It's too close to call in the Republican Primary for the 41st Senate district. Senator Steve Saland and Neil DiCarlo are separated by fewer than just 50 votes. As our John Wagner tells us, the race's outcome will not be known any time soon.
HUDSON VALLEY, N.Y. -- "I'd much rather be up 42, than down 42," said Senator Steve Saland.
With nearly 10,000 ballots tallied, less than 50 votes separate 32 year state lawmaker Stephen Saland and political newcomer Neil DiCarlo.
"Tonight I proved that we're back, we are going to represent the people and traditional marriage and strong fiscal policy, it's what's going to resonate in District 41," said DiCarlo.
"We're not waiting for the absentees, we're just going to press forward with confidence that we are going to be the Republican candidate," said Saland.
Although more than 600 absentee ballots await opening, both Saland and DiCarlo say they are confident they will come out on top. As no surprise the Marriage Equality Act took center stage in this race. With Saland voting for gay marriage last year, the lightning rod issue galvanized opposition.
"What the one issue did was wake up sleeping giants to look at all the issues," said Don Minichino, Dutchess County Conservative Party Committee Member.
"I took my message to the people and my message resonated with them. And they remembered what he did in June of 2011 and it's payback time," said DiCarlo.
"I have absolutely no regrets, nothing whatsoever to apologize for and we will continue to talk about the issues and concern is of the mass majority of people,” said Saland.

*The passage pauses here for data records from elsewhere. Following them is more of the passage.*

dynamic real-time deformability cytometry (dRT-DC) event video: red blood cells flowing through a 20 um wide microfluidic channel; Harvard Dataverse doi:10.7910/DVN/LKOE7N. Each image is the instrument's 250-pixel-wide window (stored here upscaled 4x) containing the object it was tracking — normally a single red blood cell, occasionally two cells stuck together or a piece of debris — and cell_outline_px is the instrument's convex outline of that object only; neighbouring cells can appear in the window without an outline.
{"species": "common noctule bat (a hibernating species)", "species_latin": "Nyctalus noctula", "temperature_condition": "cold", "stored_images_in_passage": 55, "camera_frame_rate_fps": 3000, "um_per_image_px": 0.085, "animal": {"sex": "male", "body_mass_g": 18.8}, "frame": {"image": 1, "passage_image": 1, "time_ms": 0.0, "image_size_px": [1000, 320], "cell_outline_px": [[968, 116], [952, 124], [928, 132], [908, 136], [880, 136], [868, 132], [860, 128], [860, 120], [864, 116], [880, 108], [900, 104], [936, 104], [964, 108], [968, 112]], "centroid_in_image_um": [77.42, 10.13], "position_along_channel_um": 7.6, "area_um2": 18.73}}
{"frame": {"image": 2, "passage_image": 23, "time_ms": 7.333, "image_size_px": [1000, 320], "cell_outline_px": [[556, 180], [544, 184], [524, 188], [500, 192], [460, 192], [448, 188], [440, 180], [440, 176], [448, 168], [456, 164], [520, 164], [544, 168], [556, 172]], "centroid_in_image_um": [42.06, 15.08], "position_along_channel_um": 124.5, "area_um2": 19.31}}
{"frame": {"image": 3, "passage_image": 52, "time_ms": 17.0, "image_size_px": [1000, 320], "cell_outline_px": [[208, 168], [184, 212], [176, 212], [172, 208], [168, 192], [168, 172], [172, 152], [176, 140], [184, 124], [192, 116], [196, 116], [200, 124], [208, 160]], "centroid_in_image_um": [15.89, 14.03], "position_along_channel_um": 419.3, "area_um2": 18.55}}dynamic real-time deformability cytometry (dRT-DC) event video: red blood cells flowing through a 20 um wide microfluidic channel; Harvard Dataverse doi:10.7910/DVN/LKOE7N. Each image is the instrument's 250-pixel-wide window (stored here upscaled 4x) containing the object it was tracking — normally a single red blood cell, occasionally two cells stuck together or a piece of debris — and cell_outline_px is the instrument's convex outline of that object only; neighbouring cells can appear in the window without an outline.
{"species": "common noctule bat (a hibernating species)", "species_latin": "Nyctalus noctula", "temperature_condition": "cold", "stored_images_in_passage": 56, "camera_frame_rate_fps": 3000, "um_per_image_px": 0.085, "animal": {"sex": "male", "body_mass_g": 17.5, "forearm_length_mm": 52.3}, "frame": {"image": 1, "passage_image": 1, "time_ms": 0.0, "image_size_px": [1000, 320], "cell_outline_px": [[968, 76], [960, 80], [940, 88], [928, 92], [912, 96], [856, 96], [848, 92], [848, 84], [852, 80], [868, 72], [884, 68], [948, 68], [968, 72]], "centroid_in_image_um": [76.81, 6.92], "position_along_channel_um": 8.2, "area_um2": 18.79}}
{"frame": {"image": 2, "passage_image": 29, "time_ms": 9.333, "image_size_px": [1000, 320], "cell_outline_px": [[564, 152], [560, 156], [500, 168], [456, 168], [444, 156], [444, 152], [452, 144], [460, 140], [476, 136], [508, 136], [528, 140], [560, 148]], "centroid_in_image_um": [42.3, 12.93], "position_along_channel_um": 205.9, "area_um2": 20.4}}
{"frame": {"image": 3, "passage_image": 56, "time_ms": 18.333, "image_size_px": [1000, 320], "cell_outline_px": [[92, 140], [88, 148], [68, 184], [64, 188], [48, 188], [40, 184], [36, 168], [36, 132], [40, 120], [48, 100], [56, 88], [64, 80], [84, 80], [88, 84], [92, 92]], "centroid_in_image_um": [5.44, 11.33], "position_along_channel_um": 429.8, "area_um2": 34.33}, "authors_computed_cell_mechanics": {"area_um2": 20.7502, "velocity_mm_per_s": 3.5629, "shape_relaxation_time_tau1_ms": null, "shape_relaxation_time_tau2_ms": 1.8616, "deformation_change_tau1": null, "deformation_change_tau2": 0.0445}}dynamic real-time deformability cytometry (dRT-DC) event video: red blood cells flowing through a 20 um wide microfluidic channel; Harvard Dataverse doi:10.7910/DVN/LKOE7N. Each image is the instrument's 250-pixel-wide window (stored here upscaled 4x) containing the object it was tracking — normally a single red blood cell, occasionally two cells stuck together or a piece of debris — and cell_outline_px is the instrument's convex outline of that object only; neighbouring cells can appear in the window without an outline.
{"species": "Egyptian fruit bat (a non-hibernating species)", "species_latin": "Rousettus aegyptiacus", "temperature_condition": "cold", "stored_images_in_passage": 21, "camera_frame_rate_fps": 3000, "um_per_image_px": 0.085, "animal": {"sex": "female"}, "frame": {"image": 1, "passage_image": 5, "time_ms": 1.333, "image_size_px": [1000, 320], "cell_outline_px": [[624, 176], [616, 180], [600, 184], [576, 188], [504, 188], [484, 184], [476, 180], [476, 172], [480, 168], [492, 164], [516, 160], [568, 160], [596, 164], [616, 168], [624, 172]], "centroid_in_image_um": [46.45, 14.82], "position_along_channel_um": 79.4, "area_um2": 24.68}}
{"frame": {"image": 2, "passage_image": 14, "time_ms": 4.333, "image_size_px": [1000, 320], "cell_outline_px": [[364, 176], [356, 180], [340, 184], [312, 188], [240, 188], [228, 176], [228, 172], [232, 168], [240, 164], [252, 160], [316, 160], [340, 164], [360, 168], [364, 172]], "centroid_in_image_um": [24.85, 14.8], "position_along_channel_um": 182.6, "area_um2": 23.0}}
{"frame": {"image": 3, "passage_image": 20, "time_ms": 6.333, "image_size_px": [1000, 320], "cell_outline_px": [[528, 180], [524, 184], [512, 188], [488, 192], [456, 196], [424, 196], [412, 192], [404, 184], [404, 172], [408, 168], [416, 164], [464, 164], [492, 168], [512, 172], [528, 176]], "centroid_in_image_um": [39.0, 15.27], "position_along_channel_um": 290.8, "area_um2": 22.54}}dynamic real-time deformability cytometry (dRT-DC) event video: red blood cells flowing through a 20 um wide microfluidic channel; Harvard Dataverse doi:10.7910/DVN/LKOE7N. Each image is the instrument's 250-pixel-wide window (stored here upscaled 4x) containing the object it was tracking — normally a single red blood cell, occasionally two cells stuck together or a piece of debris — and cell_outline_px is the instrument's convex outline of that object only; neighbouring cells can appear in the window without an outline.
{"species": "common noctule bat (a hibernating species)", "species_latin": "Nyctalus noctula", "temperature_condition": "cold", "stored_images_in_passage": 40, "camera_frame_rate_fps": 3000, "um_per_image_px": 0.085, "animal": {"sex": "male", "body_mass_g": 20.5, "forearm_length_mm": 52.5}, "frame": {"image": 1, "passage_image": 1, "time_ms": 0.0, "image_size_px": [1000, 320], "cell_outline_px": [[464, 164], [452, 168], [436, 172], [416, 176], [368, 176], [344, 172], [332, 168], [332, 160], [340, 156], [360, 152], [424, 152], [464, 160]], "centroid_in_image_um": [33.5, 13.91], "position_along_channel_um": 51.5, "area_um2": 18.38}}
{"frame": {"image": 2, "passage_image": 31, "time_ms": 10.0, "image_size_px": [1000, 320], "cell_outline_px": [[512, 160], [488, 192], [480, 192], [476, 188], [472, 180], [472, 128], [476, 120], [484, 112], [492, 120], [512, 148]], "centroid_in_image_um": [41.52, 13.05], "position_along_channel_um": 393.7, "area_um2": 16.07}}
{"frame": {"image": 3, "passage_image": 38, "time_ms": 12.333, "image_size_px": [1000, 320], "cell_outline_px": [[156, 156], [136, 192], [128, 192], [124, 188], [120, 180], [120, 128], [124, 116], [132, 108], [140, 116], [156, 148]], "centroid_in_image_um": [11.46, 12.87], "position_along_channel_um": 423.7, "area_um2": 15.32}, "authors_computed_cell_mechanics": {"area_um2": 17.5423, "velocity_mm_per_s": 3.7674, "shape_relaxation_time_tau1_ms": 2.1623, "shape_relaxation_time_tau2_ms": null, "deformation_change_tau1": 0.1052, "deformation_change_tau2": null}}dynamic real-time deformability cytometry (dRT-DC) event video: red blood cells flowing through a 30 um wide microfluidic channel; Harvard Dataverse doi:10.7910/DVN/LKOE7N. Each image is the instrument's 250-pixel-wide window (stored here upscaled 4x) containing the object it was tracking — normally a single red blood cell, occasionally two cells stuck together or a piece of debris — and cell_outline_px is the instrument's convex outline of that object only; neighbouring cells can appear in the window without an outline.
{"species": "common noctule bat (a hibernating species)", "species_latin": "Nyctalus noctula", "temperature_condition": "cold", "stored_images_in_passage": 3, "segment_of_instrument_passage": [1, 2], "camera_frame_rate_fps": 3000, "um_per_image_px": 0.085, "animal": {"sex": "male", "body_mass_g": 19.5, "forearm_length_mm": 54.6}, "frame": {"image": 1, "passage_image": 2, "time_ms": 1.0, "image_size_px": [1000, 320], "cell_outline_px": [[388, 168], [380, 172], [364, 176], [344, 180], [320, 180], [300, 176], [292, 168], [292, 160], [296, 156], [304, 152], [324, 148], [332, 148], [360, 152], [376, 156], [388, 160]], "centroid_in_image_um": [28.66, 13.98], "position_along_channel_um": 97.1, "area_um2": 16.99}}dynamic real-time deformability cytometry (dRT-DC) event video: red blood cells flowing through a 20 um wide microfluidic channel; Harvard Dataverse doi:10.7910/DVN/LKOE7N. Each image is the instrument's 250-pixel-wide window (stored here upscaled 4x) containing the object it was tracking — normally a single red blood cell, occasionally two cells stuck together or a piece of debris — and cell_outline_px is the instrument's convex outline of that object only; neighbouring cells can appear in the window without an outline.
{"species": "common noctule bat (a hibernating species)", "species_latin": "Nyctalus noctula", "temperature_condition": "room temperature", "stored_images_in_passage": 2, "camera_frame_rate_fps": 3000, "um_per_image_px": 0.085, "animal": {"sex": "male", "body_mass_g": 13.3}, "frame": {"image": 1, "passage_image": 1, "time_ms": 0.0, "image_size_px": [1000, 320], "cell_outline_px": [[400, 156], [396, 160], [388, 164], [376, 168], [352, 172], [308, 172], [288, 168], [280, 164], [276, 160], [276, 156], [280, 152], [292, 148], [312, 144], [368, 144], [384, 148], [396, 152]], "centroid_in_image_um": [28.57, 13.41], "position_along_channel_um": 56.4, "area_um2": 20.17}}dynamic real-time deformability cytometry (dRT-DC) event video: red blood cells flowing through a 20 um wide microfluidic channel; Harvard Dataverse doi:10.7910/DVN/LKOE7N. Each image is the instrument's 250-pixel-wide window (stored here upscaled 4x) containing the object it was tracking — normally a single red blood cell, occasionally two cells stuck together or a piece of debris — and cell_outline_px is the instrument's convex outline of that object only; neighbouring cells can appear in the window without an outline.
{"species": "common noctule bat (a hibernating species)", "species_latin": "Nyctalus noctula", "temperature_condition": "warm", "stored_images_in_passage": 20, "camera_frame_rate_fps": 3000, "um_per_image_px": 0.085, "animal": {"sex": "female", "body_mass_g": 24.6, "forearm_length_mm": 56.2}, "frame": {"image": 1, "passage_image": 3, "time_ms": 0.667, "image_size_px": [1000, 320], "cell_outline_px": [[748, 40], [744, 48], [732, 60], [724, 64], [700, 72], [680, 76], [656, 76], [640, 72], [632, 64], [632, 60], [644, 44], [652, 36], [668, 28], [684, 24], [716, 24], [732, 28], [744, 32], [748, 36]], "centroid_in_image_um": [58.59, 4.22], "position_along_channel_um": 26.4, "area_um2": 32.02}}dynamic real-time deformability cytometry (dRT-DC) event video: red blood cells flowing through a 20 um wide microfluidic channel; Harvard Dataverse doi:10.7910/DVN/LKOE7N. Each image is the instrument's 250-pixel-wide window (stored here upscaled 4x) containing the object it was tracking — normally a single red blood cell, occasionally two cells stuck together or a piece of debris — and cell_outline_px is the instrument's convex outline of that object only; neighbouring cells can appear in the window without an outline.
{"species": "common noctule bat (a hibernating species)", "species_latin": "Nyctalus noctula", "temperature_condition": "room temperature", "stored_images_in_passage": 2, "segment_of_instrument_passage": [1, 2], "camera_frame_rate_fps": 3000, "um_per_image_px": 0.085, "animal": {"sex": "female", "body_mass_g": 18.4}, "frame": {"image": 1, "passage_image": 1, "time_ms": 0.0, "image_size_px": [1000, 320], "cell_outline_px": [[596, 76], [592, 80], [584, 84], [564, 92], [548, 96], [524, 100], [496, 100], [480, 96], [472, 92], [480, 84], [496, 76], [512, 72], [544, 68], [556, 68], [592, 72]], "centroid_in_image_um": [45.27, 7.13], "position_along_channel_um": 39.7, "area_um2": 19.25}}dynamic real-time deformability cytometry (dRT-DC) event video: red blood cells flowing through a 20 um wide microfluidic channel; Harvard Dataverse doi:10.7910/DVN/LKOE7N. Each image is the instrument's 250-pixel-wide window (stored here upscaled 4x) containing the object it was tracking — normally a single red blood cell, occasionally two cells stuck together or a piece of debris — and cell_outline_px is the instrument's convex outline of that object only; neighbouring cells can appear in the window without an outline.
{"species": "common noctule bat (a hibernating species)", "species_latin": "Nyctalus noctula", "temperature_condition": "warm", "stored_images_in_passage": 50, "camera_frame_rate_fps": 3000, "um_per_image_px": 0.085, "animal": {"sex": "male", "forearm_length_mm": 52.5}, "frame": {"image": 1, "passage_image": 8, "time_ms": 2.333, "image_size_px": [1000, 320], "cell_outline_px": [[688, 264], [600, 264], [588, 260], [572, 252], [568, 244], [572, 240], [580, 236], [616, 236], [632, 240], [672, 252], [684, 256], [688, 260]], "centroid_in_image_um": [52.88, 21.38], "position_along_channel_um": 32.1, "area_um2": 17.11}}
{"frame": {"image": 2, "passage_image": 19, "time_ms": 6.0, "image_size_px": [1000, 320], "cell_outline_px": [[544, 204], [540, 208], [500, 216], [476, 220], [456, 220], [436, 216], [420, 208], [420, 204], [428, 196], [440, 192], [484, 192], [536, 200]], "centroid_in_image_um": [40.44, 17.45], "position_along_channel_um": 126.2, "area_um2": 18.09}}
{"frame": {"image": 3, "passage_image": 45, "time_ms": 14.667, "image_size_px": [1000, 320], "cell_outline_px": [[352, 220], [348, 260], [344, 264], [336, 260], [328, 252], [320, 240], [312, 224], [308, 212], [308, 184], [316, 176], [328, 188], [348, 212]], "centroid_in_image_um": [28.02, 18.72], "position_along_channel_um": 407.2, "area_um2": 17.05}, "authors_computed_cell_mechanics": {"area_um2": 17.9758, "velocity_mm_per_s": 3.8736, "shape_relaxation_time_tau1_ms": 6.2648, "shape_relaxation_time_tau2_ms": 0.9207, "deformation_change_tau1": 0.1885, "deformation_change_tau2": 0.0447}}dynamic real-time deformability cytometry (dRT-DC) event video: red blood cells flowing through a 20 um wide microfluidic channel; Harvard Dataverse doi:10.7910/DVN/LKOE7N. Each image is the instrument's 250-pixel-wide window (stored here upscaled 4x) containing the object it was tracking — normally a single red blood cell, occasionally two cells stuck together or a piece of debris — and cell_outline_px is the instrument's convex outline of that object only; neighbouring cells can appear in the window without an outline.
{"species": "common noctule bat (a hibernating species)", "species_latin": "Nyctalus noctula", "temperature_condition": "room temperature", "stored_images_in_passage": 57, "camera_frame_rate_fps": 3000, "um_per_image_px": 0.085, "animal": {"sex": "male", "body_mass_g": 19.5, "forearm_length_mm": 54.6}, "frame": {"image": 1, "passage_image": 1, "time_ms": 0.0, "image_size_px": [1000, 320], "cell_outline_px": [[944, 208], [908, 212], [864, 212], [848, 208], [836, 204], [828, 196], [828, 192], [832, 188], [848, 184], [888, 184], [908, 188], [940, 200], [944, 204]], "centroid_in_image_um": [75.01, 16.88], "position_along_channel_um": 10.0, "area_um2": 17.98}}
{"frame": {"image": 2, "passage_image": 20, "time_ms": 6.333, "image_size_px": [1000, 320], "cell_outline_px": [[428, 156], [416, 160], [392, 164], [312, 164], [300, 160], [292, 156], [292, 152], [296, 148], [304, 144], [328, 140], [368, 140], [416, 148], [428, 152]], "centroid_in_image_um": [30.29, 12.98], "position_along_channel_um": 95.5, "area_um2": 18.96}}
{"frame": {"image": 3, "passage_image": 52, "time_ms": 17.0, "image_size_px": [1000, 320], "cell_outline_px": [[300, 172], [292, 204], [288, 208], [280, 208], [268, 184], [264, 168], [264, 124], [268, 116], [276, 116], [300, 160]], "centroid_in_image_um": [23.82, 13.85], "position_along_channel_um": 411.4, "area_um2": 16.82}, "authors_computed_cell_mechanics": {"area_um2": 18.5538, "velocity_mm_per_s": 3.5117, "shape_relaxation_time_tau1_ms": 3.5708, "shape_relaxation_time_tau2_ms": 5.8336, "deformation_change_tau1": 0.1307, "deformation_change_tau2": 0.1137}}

Those issues, Saland believes are simple. But DiCarlo says locals want a conservative on economic and social issues.
"Jobs, jobs, jobs, taxes, taxes, taxes, and what do we do to make New York more competitive, that's what it's about, that's what it should be about," said Saland.
"Throughout the country they're going to understand that here in New York State we define traditional marriage with us and not with millionaires that tried to decide this race," said DiCarlo.
The candidates will meet next Thursday and Friday to open the absentee ballots. But with the slim margin, lawyers will likely drag out the process for weeks before the outcome is known.